6. Rasulullah bersabda:
عَنْ سَعِيدِ بْنِ جُبَيْرٍ، قَالَ: قَالَ لِي ابْنُ عَبَّاسٍ: هَلْ تَزَوَّجْتَ؟ قُلْتُ: لاَ، قَالَ: «فَتَزَوَّجْ فَإِنَّ خَيْرَ هَذِهِ الأُمَّةِ أَكْثَرُهَا نِسَاءً»
Dari Da’id bin Jubair, dia berkata: Ibnu ‘Abbas pernah bertanya kepadaku: Apakah kamu sudah menikah? Aku menjawab: Belum. Lalu beliau berkata: “Menikahlah, sesungguhnya sebaik-baik umat ini adalah yang paling banyak perempuannya”.
Syekh Mustafa al Bugha menanggapi: “Orang yang mempunyai perempuan lebih banyak dari pada orang lain, dan redaksi kalimat menunjukkan bahwa yang dimaksud dengan “perempuan” di dalam hadits itu adalah istri-istri.

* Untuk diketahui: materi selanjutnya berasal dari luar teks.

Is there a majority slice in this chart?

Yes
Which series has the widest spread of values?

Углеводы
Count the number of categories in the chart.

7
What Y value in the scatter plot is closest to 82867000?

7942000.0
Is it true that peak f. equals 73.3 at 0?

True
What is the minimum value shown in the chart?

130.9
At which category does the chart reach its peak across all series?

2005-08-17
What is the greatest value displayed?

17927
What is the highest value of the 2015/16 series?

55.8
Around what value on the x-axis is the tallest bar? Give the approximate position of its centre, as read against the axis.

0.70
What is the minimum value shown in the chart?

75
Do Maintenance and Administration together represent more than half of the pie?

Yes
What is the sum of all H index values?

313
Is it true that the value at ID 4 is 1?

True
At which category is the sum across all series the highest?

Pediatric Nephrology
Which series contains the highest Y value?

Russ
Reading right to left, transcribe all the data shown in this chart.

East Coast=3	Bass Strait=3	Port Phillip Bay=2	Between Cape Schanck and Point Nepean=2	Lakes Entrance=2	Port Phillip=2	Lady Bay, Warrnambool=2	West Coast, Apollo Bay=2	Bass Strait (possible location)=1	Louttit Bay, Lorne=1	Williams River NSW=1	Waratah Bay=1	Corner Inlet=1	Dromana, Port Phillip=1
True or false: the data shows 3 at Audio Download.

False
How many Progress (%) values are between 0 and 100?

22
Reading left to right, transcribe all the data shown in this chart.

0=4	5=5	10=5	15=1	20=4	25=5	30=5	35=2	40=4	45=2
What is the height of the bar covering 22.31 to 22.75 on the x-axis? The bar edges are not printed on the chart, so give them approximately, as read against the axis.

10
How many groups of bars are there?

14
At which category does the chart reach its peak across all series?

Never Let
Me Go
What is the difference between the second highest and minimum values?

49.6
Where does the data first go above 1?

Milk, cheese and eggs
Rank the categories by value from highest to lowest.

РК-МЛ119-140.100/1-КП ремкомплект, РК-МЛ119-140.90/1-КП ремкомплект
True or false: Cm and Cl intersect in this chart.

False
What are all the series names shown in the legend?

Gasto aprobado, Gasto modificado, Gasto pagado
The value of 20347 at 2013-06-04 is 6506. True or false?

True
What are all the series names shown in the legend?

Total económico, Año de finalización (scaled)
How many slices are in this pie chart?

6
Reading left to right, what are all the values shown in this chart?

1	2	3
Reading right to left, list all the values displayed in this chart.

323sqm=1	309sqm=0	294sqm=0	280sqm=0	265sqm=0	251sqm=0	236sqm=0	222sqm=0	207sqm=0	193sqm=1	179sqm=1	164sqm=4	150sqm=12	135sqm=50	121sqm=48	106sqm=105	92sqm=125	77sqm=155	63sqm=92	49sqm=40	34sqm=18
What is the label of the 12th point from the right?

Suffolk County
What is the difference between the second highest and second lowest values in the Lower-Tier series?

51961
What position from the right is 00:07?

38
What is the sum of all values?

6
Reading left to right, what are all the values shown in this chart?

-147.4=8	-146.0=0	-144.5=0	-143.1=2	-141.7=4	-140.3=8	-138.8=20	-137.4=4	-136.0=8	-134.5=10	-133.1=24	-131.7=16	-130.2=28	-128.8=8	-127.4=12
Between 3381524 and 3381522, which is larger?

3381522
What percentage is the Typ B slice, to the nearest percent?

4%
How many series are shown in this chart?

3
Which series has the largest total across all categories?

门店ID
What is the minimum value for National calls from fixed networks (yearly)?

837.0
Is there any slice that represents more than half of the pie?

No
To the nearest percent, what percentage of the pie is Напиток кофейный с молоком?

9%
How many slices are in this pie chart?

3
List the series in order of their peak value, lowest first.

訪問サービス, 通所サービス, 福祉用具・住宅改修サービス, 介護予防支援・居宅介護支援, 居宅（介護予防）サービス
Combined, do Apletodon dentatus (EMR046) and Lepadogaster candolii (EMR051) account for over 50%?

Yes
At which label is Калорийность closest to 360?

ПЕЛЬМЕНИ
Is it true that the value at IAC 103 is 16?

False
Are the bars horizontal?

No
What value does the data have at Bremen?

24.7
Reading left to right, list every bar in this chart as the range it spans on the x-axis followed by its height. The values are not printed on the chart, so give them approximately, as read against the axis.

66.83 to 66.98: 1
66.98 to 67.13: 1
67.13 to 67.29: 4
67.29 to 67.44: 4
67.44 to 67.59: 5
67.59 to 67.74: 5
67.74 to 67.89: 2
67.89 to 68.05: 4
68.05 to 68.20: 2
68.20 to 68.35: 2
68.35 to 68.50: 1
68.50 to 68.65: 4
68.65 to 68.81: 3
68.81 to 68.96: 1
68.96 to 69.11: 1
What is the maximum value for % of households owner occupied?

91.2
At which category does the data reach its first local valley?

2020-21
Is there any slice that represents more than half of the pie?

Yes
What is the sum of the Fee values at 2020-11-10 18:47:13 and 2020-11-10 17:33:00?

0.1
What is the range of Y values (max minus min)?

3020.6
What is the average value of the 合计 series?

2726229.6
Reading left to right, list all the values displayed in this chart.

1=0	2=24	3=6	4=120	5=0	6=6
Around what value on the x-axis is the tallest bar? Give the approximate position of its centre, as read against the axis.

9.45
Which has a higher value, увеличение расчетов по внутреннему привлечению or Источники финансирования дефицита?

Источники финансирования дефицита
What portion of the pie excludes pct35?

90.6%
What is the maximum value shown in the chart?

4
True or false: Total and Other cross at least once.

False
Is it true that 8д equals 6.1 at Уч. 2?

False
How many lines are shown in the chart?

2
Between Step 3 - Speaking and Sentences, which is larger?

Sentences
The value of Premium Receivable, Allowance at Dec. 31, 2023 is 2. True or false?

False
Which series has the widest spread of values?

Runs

Dan banyak lagi dalil lain yang menunjukkan kebolehan laki-laki untuk menikah lebih dari satu karena motif menyalurkan syahwatnya di jalan yang dibenarkan, bahkan dianjurkan Allah.
Inilah hukum dan ketentuan Allah bagi hamba-Nya. Tidak ada hak bagi kita untuk menentangnya. Hanya satu kalimat yang boleh kita ucapkan:
سَمِعْنَا وَأَطَعْنَا غُفْرَانَكَ رَبَّنَا وَإِلَيْكَ الْمَصِيرُ
“Kami dengar dan kami taat”. (Mereka berdoa): “Ampunilah kami ya Tuhan kami dan kepada Engkaulah tempat kembali”. (Al Baqarah:285)
إِنَّمَا كَانَ قَوْلَ الْمُؤْمِنِينَ إِذَا دُعُوا إِلَى اللَّهِ وَرَسُولِهِ لِيَحْكُمَ بَيْنَهُمْ أَنْ يَقُولُوا سَمِعْنَا وَأَطَعْنَا وَأُولَئِكَ هُمُ الْمُفْلِحُونَ
Sesungguhnya jawaban orang-orang mukmin, bila mereka dipanggil kepada Allah dan rasul-Nya agar rasul menghukum (mengadili) di antara mereka ialah ucapan. “Kami mendengar dan kami patuh.” Dan mereka itulah orang-orang yang beruntung. (An Nur: 51)
Terakhir, kalau mau mencela, celalah orang yang memuaskan nafsunya di tempat prostitusi atau dengan selingkuh yang diharamkan Allah. Jangan hina orang yang berbuat sesuai aturan Allah sekalipun tidak sesuai dengan selera kita.